• [REQUISITO A] Transcribe del fragmento sobre el deterioro urbano la parte que se abre con las palabras que contienen "El montón de" y se cierra con "tranquila y productiva..".
• [REQUISITO B]
Responde con base en el fragmento sobre el deterioro urbano:
(i) ¿Qué hacemos con el viejo bache del pavimento?
(ii) ¿En qué momentos se apagan y se encienden las lámparas del alumbrado público?
(iii) ¿De qué material son las bardas que se mencionan?
• [REQUISITO C] Prosigue el fragmento sobre el deterioro urbano a partir de su última oración.

• [EXTRACTO DEL DOCUMENTO]
El montón de tierra, el hacinamiento de escombros o la basura esparcida que encontramos a diario en el camino que seguimos para ir de la casa morada a la casa de trabajo: El viejo bache en el pavimento, cada día más grande, seco a veces, a veces rebosante de agua de lluvia, al cual vemos con familiaridad y evadimos con pericia; las lámparas del alumbrado público que se apagan de noche y se encienden de día; las casas ruinosas y las bardas de adobe erosionadas por la incuria y deterioran el paisaje urbano dándole apariencia de abandono; y para no alargar este listado enunciativo diremos que las frecuentes inobservancias de las elementales obligaciones de la autoridad con sus ciudadanos estorban a una vida comunitaria tranquila y productiva..

• [LISTADO PROPORCIONADO]

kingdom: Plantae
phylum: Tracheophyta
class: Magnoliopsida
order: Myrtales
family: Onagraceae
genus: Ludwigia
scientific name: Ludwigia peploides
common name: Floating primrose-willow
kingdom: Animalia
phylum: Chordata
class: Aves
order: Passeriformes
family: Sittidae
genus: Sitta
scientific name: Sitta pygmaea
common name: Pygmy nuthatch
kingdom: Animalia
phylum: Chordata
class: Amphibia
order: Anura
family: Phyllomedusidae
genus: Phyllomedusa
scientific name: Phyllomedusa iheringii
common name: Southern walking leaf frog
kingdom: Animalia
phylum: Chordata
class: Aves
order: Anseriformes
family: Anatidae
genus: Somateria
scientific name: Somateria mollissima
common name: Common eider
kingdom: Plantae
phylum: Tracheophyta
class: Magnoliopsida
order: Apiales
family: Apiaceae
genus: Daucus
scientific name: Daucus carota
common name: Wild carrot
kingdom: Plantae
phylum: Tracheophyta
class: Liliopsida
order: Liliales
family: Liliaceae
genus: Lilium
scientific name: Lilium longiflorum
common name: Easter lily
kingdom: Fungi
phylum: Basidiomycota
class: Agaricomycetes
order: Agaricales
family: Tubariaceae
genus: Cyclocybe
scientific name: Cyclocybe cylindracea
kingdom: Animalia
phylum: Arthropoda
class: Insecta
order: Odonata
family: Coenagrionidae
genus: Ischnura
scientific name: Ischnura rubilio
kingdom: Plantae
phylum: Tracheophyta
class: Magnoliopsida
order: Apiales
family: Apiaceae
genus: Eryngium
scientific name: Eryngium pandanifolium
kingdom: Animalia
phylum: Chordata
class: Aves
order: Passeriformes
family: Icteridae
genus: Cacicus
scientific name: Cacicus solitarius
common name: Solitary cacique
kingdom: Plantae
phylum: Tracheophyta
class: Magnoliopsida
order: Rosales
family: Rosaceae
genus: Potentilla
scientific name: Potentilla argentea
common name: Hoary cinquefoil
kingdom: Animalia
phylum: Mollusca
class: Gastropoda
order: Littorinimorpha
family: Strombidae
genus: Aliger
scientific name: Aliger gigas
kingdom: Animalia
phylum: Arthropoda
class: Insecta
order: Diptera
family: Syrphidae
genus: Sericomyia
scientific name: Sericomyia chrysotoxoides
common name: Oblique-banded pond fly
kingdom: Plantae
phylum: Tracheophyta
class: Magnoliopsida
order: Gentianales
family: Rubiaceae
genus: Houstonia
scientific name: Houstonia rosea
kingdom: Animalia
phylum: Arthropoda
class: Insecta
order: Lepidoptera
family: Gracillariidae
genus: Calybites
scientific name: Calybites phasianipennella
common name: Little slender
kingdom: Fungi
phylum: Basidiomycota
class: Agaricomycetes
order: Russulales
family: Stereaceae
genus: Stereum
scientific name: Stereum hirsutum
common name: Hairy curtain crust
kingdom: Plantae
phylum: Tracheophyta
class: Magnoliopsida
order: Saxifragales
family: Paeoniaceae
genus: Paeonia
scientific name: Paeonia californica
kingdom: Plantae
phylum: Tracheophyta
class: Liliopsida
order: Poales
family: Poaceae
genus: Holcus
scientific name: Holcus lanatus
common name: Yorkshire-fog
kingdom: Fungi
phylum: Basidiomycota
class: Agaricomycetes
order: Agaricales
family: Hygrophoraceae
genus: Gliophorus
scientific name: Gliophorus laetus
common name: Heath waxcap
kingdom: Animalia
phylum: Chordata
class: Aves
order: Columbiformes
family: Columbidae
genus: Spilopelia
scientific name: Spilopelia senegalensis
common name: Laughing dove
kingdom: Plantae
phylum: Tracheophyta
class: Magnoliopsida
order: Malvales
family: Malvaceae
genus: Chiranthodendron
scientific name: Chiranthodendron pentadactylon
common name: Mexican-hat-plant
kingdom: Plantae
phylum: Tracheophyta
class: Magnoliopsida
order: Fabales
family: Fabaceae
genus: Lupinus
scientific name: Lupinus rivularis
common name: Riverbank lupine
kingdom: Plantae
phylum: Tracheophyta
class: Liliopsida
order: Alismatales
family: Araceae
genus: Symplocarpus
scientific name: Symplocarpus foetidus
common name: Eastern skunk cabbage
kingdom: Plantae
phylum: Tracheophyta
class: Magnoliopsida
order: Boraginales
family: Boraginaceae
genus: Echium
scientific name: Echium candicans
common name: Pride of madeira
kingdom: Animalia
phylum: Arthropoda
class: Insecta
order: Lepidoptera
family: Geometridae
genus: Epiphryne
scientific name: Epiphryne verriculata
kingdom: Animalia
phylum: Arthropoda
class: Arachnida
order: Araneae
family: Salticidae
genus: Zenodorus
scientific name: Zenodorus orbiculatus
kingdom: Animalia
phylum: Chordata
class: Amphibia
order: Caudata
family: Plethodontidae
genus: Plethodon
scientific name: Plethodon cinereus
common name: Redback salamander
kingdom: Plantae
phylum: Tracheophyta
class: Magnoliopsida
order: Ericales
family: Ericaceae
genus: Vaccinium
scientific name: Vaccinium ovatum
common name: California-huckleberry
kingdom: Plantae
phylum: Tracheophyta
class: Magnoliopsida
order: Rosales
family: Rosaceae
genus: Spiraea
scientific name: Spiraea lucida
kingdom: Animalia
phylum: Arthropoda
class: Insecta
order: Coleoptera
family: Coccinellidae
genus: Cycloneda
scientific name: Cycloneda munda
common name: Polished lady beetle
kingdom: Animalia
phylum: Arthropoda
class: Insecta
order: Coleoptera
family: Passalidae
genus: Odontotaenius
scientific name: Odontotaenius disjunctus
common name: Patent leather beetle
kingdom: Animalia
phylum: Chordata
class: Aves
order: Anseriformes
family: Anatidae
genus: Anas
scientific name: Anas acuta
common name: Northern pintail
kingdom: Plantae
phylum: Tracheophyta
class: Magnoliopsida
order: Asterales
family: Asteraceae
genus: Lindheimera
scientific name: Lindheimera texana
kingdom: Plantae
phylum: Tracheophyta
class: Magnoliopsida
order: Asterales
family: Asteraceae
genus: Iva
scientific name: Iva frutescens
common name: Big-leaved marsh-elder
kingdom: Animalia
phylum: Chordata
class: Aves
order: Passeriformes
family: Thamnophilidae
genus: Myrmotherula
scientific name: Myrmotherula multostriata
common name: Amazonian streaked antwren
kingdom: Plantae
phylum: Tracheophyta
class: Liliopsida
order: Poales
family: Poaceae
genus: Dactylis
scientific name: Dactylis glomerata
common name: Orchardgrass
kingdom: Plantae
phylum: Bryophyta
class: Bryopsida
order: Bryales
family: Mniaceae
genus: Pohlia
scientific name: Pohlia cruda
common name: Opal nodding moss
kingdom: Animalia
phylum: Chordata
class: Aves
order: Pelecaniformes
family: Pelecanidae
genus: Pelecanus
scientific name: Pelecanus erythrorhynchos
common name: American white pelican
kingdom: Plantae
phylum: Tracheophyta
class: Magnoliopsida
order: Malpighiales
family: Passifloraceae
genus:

• [RESULTADO DEL EJERCICIO A]
El montón de tierra, el hacinamiento de escombros o la basura esparcida que encontramos a diario en el camino que seguimos para ir de la casa morada a la casa de trabajo: El viejo bache en el pavimento, cada día más grande, seco a veces, a veces rebosante de agua de lluvia, al cual vemos con familiaridad y evadimos con pericia; las lámparas del alumbrado público que se apagan de noche y se encienden de día; las casas ruinosas y las bardas de adobe erosionadas por la incuria y deterioran el paisaje urbano dándole apariencia de abandono; y para no alargar este listado enunciativo diremos que las frecuentes inobservancias de las elementales obligaciones de la autoridad con sus ciudadanos estorban a una vida comunitaria tranquila y productiva..

• [RESULTADO DEL EJERCICIO B]
(i) Lo vemos con familiaridad y lo evadimos con pericia.
(ii) Se apagan de noche y se encienden de día.
(iii) De adobe.

• [RESULTADO DEL EJERCICIO C]
Para colmo ha llovido torrencialmente. Nuestras inclinadas calles, avenidas y bulevares son casi a diario arroyos propicios para la caudalosa corriente de agua pluvial y la basura que arrastran. El tránsito se entorpece y disloca. A veces se descomponen los semáforos. Los vehículos se colisionan debido a la torpeza o imprudencia de los conductores. En los cruces con vialidades importantes se forman largas filas de automóviles manejados por personas ansiosas, urgidas de llegar a su destino y obviamente irritadas por la demora a que obligan las condiciones climáticas.
No falta quién intente cambiar de carril en la avenida para tomar otro que parece ser más fluido, menos pachorrudo. Entonces se oyen frenazos, chirriar de llantas y golpes metálicos. La lluvia no cede. Tampoco recula el disgusto de los automovilistas y operadores de unidades de servicio público: bajo la presión de la espera y de la tardanza todos hacen gala de un mal genio impaciente y dominante. Pero las filas adelantan con lentitud. No falta algún otro chofer que igual intente un atajo para escapar de aquella trampa. Más accidentes. Más conflictos. Menos fluidez en la circulación.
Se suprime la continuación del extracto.